Candidat ou pas candidat ? Depuis le début de la semaine, Arnaud Montebourg a alternativement évoqué les deux hypothèses pour la présidentielle de l’an prochain.

Ira, ira pas ? L’ancien ministre du Redressement productif et désormais apiculteur s’est retrouvé comme une abeille droguée au glyphosate qui ne retrouve plus sa ruche. Il a successivement évoqué sa candidature à l’Élysée, puis dit qu’il n’irait pas, puis corrigé en expliquant qu’en l’état actuel, il n’en avait pas les moyens, mais qu’il était disponible. Naturellement, c’est cette dernière version la bonne.
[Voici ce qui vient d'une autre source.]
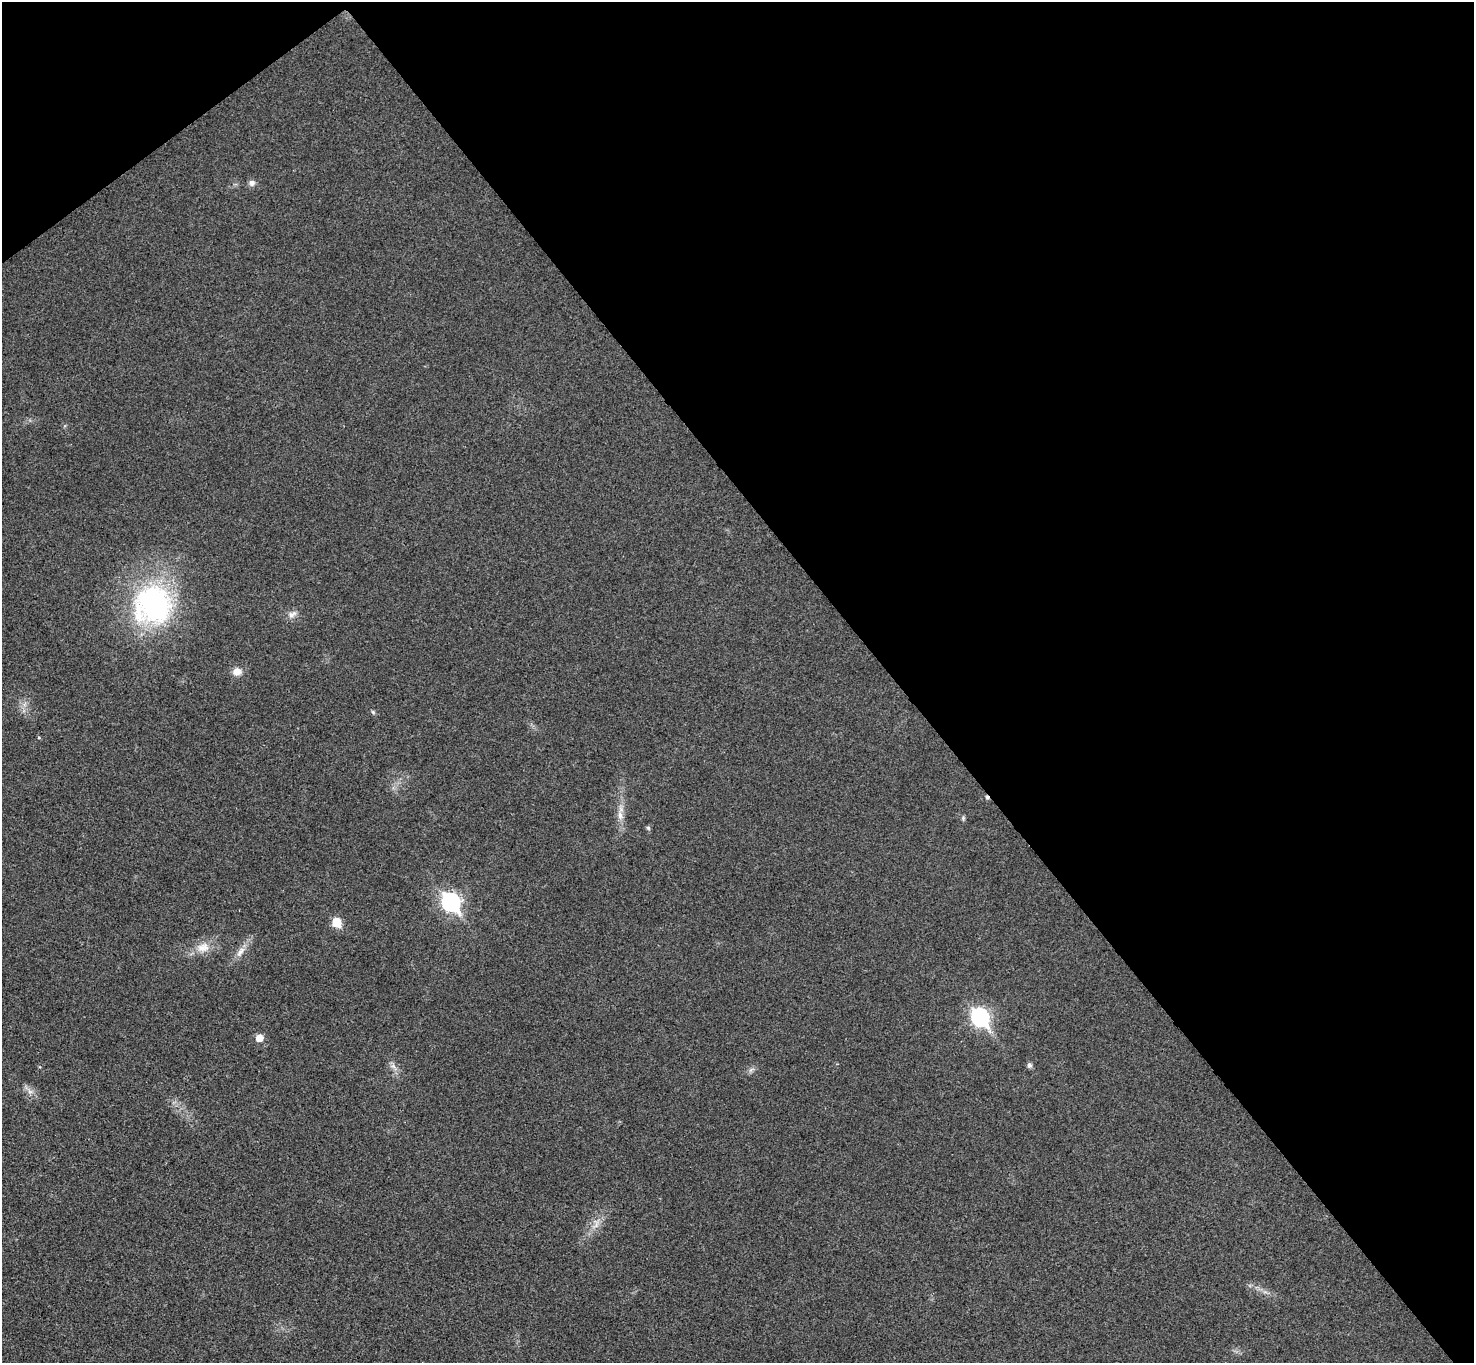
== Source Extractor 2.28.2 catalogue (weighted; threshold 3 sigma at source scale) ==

Selon lui, il faut à la gauche une candidature unique.

Et il a raison, c’est la seule petite chance qu’a la gauche d’exister. Mais, au-delà de constat, la théorie développée par Arnaud Montebourg est assez innovante. Pour lui, "le pays est à droite sur le plan régalien et à gauche sur l’économique et le social". Concrètement, ça donne un vibrant plaidoyer pour la lutte contre l’insécurité et pour l’application intransigeante de l’état de droit, pour la lutte contre l’immigration qui, dit-il, "n’est pas sous contrôle et pèse sur les conditions de vie des plus modestes", pour un combat contre l’islamisme politique. Bref un positionnement régalien que personne, à droite, ne renierait.

Et sur le social et l’économie ?

Là encore, un discours qui peut parler à une partie de la droite : contre les hausses d’impôts, contre le mythe de la fin du travail assortie d’allocations universelles, et pour le nucléaire, aussi. Mais, et revoilà l’homme de gauche, Arnaud Montebourg ne s’est toujours pas converti à la maîtrise des dépenses publiques et on le retrouve tel qu’auparavant dans sa défense du protectionnisme et la reconquête de la souveraineté du pays. Ce qu’il vise, c’est une alliance entre une "bourgeoisie d’intérêt général", patrons, hauts-fonctionnaires, commerçants, créateurs, et ce qu’il appelle "une France des déclassés". Les uns traditionnellement plutôt affiliés à la droite, les autres venant de la gauche.

Est-ce que ça ne ressemble pas un peu à du "en même temps" ?

Si, c’est exactement ça, mais un "en même temps" dont le point d’équilibre est nettement moins à droite que celui d’Emmanuel Macron. Ce qui est intéressant dans le positionnement d’Arnaud Montebourg, c’est sa capacité à abattre les totems de la gauche, et à enfourcher sans complexe des thèmes de droite. Pour lui, c’est la seule façon de retrouver le peuple et de troubler ainsi le face-à-face Macron-Le Pen. Autant le dire, la gauche, n’est certainement pas prête aujourd’hui à se reconnaître dans cette analyse et à bousculer ce sur quoi elle a construit son offre politique depuis un siècle. Mais au moins peut-elle écouter la voix originale du trublion Montebourg et, comme on dit, en faire son miel.